Beginning with the line where "IV 15K Nocturna Valencia" appears, restate each line word for word until the data ends. Pictures do not go in.

[Saved data entries]
....
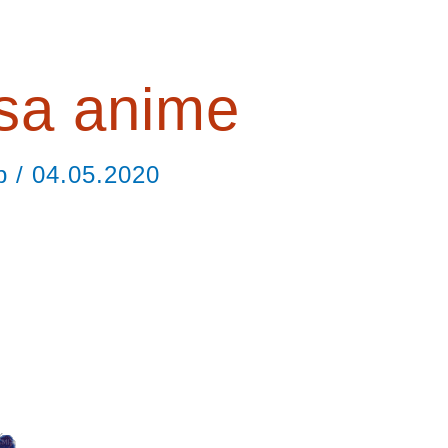
sa anime
ор
/
04.05.2020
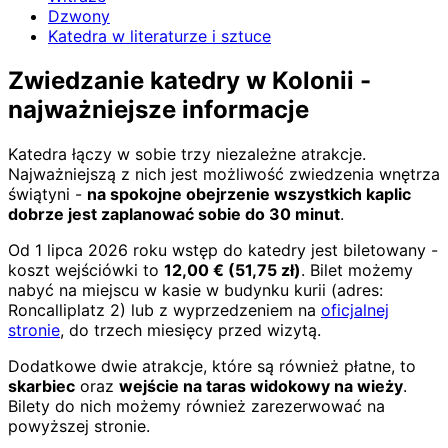
Dzwony
Katedra w literaturze i sztuce
Zwiedzanie katedry w Kolonii -
najważniejsze informacje
Katedra łączy w sobie trzy niezależne atrakcje.
Najważniejszą z nich jest możliwość zwiedzenia wnętrza
świątyni -
na spokojne obejrzenie wszystkich kaplic
dobrze jest zaplanować sobie do 30 minut
.
Od 1 lipca 2026 roku wstęp do katedry jest biletowany -
koszt wejściówki to
12,00
€
(
51,75
zł)
. Bilet możemy
nabyć na miejscu w kasie w budynku kurii (adres:
Roncalliplatz 2) lub z wyprzedzeniem na
oficjalnej
stronie
, do trzech miesięcy przed wizytą.
Dodatkowe dwie atrakcje, które są również płatne, to
skarbiec
oraz
wejście na taras widokowy na wieży
.
Bilety do nich możemy również zarezerwować na
powyższej stronie.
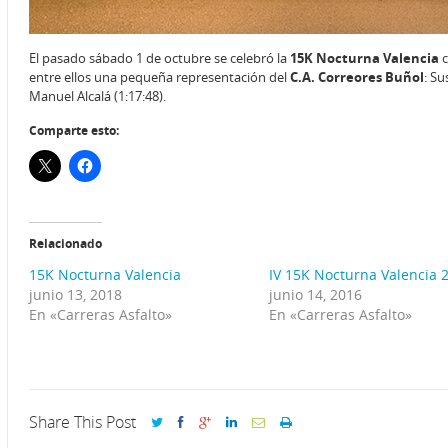
El pasado sábado 1 de octubre se celebró la
15K Nocturna Valencia
c
entre ellos una pequeña representación del
C.A. Correores Buñol
: S
Manuel Alcalá (1:17:48).
Comparte esto:
Relacionado
15K Nocturna Valencia
IV 15K Nocturna Valencia 
junio 13, 2018
junio 14, 2016
En «Carreras Asfalto»
En «Carreras Asfalto»
Share This Post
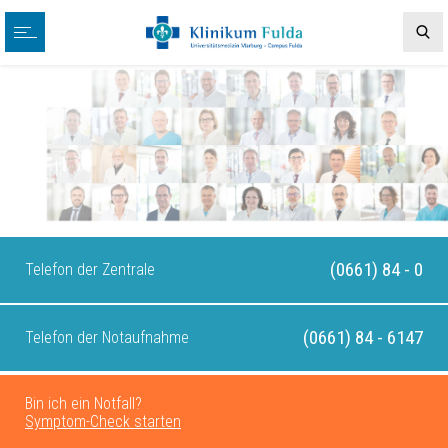
(0661) 84 - 0
Telefon der Zentrale
(0661) 84 - 6147
Telefon der Notaufnahme
Bin ich ein Notfall?
Symptom-Check starten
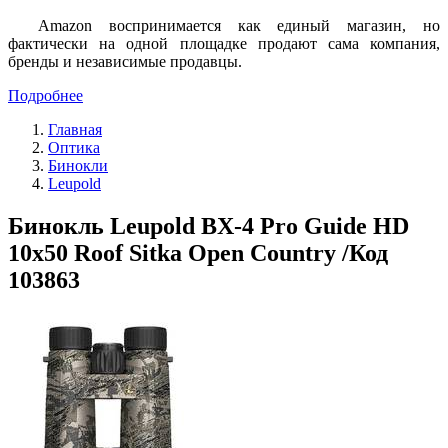
Amazon воспринимается как единый магазин, но
фактически на одной площадке продают сама компания,
бренды и независимые продавцы.
Подробнее
Главная
Оптика
Бинокли
Leupold
Бинокль Leupold BX-4 Pro Guide HD
10x50 Roof Sitka Open Country /Код
103863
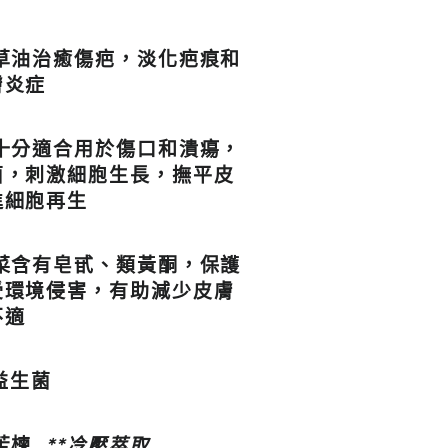
雪草油治癒傷疤，淡化疤痕和
膚炎症
蕉十分適合用於傷口和潰瘍，
菌，刺激細胞生長，撫平皮
進細胞再生
堇菜含有皂甙、類黃酮，保護
受環境侵害，有助減少皮膚
不適
益生菌
度苦楝
**冷壓萃取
....
● Exercise answer:
IV 15K Nocturna Valencia 
junio 13, 2018
junio 14, 2016
En «Carreras Asfalto»
En «Carreras Asfalto»
Share This Post
(0661) 84 - 0
Telefon der Zentrale
(0661) 84 - 6147
Telefon der Notaufnahme
Bin ich ein Notfall?
Symptom-Check starten
Amazon воспринимается как единый магазин, но
фактически на одной площадке продают сама компания,
бренды и независимые продавцы.
Подробнее
Главная
Оптика
Бинокли
Leupold
Бинокль Leupold BX-4 Pro Guide HD
10x50 Roof Sitka Open Country /Код
103863
雪草油治癒傷疤，淡化疤痕和
膚炎症
蕉十分適合用於傷口和潰瘍，
菌，刺激細胞生長，撫平皮
進細胞再生
堇菜含有皂甙、類黃酮，保護
受環境侵害，有助減少皮膚
不適
益生菌
度苦楝
**冷壓萃取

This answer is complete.